Sunday, August 21, 2011


What are carbohydrates?

- Sugars/saccharides

- Contains mainly C H and O

- General formula (CH2O)n where n> or = 3

Biological role of carbohydrates

- Energy metabolism

- Biological structural material

- Molecular recognition among cells

- As water trapping molecules

Types of carbohydrates

- Monosaccharides

· Basic sub unit of all carbs

· Cannot be hydrolyzed to small units

· Produced from CO2 and H2O via photosynthesis

· General formula (CH2O)n

- Disaccharides

· Formed by condensation of 2 units of mono

· Joined by covalent GLYCOSIDIC bonds

· Sucrose,Maltose,Lactose

- Oligosaccharides

· Short chain carbs

· 3-12 units of monos

· Joined by glycosidic bonds

· Most are joined with PROTEINS

· Blood group antigens

- Polysaccharides

· Long chained carbs

· Large number of mono units

· Form macromolecules/biopolymers

· 2 types

(a) Homopolysaccharides – Composed of similar mono units

Eg:- Starch,Cellulose,Chitin,Glycogen

(b) Heteropolysaccharides – Composed of different sub units

Eg:- Glycoproteins

Classification of monosaccharides

- Number of C

· 3-triose-Glyceraldehyde

· 4-tetrose-Erythrose

· 5-pentose-Ribose,Arabiose,Xylose

· 6-hexose-Glucose,Fructose,Galactose

· 7-heptose-Sedoheptose

· 8-octose-monooctulose

· 9-nonose-nuraminic acid

- Active group

· Aldose – Sugars with aldehyde group – Glyceraldehyde,Ribose,Glucose,Galactose

· Ketose – Sugars with ketone group – Fructose,Ribulose

Structural characteristics of monosaccharides

1) formation of ring structure

- Occur in monos with 5 or more C

- Two possible configurations

· Open/strait chain structure

· The closed ring structure

Configurations are inter changeable in SOLUTIONS

- Under physiological conditions they exist in ring form because it is more stable

- Two types of ring structures are possible

· 6 membered ring – pyranoses

· 5 membered ring – furanoses

- This depends on the reaction of keto/aldehyde group with OH

- The distribution of the forms depends on;

· The structure of the sugar

· pH

· Temperature

· Solvent

Haworth projection is a common way of representing cyclic structure of monosaccharides with a simple 3d perspective.

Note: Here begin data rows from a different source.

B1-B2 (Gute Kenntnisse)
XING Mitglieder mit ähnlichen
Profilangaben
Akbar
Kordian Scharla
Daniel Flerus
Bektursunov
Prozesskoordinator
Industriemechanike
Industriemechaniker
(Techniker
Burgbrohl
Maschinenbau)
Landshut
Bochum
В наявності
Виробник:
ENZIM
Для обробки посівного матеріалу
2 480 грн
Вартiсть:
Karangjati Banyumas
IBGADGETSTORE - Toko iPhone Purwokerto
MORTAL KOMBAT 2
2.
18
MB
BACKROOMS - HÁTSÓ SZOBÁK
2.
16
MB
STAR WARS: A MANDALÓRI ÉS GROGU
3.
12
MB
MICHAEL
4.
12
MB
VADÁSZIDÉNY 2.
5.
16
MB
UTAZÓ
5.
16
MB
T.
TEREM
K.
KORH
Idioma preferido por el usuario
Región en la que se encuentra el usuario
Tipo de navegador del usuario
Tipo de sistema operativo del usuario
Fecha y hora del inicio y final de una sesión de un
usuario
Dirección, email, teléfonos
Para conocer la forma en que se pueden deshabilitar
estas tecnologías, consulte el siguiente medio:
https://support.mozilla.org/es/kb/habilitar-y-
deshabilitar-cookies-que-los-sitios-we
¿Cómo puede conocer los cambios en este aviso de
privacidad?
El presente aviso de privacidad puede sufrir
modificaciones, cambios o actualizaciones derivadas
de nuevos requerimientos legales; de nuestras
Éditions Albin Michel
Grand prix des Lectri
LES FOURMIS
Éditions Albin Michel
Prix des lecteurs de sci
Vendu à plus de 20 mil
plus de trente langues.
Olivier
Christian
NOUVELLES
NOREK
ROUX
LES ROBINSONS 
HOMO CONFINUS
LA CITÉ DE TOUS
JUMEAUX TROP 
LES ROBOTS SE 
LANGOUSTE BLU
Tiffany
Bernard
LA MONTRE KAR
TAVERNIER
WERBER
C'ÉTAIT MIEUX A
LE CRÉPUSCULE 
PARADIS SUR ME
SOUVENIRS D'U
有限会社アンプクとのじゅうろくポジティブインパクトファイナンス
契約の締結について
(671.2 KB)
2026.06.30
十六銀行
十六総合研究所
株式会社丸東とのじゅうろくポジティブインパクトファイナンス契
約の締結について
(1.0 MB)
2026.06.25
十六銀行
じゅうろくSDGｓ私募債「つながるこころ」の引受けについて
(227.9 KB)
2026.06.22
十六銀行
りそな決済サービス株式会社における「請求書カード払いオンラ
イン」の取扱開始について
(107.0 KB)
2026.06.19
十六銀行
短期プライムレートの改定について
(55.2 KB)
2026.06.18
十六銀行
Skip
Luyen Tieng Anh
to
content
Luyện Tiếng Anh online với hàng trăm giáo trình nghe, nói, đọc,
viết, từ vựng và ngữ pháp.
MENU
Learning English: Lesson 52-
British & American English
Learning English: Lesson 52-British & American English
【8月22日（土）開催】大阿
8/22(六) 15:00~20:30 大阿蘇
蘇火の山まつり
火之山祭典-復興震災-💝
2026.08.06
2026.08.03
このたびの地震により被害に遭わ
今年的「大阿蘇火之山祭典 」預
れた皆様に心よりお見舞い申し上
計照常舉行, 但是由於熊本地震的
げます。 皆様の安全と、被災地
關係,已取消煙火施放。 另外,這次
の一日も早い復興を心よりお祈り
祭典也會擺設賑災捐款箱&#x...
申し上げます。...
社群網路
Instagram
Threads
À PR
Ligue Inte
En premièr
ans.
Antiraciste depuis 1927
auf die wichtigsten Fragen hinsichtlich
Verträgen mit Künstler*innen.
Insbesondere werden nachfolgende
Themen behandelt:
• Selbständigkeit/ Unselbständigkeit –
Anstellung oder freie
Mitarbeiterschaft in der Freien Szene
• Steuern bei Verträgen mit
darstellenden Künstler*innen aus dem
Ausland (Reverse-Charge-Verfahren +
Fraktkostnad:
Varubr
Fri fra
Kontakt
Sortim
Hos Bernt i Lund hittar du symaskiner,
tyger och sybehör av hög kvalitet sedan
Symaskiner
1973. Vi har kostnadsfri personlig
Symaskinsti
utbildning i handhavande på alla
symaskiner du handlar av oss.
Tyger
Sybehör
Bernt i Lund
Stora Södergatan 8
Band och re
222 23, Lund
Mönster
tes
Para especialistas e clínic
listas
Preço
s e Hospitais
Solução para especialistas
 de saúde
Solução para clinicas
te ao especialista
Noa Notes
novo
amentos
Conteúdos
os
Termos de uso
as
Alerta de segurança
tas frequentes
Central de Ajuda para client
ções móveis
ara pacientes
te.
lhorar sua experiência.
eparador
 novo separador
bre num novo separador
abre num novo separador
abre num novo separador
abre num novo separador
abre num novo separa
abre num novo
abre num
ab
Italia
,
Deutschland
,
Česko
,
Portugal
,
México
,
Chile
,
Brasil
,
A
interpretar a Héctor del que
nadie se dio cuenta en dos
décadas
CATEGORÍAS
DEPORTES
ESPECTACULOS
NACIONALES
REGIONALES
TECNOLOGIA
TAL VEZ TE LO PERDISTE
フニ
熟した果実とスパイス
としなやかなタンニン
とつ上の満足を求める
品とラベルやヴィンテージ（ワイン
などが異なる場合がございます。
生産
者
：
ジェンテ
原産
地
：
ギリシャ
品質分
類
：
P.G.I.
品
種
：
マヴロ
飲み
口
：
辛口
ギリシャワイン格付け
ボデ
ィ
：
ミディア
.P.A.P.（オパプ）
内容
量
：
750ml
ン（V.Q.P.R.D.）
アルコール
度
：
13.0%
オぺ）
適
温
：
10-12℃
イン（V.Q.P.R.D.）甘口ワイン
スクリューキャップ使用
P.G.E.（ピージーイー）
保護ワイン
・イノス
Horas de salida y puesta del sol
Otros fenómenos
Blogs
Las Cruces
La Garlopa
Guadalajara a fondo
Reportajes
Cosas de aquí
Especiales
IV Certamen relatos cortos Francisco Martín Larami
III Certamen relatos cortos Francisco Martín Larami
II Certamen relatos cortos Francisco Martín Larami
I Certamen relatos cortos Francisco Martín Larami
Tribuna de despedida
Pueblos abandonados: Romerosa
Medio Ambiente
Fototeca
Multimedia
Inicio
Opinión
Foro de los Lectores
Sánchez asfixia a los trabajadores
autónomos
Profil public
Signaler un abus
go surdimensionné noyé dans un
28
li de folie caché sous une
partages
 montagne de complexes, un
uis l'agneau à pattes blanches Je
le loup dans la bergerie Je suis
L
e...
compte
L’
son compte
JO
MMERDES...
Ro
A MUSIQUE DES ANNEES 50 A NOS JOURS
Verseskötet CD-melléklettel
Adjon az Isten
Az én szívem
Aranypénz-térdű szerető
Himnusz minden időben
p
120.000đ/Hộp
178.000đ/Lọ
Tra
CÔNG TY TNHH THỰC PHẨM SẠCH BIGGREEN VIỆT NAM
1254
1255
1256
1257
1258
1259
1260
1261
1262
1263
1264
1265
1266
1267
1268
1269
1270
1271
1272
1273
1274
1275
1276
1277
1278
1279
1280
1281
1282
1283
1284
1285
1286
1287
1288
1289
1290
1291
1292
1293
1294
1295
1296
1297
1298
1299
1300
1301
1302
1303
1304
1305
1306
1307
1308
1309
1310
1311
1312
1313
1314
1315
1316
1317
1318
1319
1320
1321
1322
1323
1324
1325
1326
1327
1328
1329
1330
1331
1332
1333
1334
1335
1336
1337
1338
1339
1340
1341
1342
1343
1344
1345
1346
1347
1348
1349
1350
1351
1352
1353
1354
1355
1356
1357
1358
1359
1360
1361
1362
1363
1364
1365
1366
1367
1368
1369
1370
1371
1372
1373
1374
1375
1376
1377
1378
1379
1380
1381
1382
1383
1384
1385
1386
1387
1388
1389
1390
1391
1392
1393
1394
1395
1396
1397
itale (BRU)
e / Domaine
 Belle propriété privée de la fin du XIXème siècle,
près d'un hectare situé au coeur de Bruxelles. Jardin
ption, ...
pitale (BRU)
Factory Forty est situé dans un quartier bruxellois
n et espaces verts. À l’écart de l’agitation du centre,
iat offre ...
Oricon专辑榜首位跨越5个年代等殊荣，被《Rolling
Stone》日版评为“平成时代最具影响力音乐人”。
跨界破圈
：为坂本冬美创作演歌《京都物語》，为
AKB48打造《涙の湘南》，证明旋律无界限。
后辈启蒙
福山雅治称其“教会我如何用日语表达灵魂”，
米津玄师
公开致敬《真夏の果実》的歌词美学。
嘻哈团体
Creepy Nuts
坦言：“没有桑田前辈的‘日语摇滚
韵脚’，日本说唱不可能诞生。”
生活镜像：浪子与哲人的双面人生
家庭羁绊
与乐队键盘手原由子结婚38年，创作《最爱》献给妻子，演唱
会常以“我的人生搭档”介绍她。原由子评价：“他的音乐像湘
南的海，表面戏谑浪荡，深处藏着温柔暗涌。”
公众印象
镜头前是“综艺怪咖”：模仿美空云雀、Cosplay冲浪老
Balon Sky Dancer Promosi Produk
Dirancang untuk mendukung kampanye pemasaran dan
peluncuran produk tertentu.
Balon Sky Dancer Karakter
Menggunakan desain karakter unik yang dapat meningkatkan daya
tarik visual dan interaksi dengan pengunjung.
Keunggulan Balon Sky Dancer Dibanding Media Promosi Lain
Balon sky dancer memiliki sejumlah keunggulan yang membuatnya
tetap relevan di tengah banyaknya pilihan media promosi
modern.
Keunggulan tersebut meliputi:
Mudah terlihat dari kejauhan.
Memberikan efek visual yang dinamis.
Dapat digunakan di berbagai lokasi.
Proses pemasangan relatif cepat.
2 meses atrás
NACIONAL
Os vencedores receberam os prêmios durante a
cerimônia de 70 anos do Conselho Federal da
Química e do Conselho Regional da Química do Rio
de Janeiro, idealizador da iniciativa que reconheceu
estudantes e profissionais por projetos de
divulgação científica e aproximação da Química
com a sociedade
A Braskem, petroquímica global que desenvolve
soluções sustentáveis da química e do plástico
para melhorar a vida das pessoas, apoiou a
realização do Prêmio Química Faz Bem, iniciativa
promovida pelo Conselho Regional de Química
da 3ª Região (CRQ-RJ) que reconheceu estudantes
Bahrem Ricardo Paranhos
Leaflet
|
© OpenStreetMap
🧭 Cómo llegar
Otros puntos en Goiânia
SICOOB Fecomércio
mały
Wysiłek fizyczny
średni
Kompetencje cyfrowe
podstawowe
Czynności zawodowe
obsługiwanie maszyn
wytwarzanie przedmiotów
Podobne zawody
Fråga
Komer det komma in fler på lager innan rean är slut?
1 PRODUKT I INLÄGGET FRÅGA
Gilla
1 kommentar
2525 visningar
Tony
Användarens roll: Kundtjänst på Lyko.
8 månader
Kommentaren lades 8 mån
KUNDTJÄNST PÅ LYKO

The groups below the plane of the ring in Haworth projections are equivalent to those on the right-hand side of a Fischer projection.

- The pyranose forms of the sugars are more stable than the furanose forms in solution.

2.) Formation of steroisomers

Sterioisomers have same molecular formula but different spatial arrangement

- 2 possible sterioisomers

- Atoms are arranged such that they are mirror images of each other

- They are not superimposable

- Such are called ENANTIOMERS

- Molecules capable of exsisting in non super imposable mirror images are CHIRAL MOLECULES

- 2 types of enantiomers are found in biological systems

· D form

· L form

- Only one form is dominant

· L – amino acids

· D – sugars

- A C atom with 4 different groups bonded to it is a chiral/asymmetric carbon

- * The chiral C furthest from the carbonyl group determines the configuration L or D of the sugar*

- OH group on the left is L-glucose and on the right D-glucose

3.) Asymetric of carbon

- Ring formation has resulted in an asymmetric center at the first C atom

- Resulting in formation of 2 configurations

- Depending on the orientation of the OH group

· Alpha

· Beta

- These have different properties

- But they are not mirror images of each other

- They are called ANOMERS

- Carbon 1 is referred to as the ANOMERIC CARBON ATOM

-** Monosacs undergo interconversion between Alpha and Beta forms through the open chain linear form as an intermediate state

This is called MUTAROTATION **


  1. nice one. I've never seen anybody using this strategy to study for exams before

  2. Thanks!I don't know really, even this strategy is not doing any good to my exams. :-/ I was never able to girawafy anything and now I know I'll never be able to either. sigh!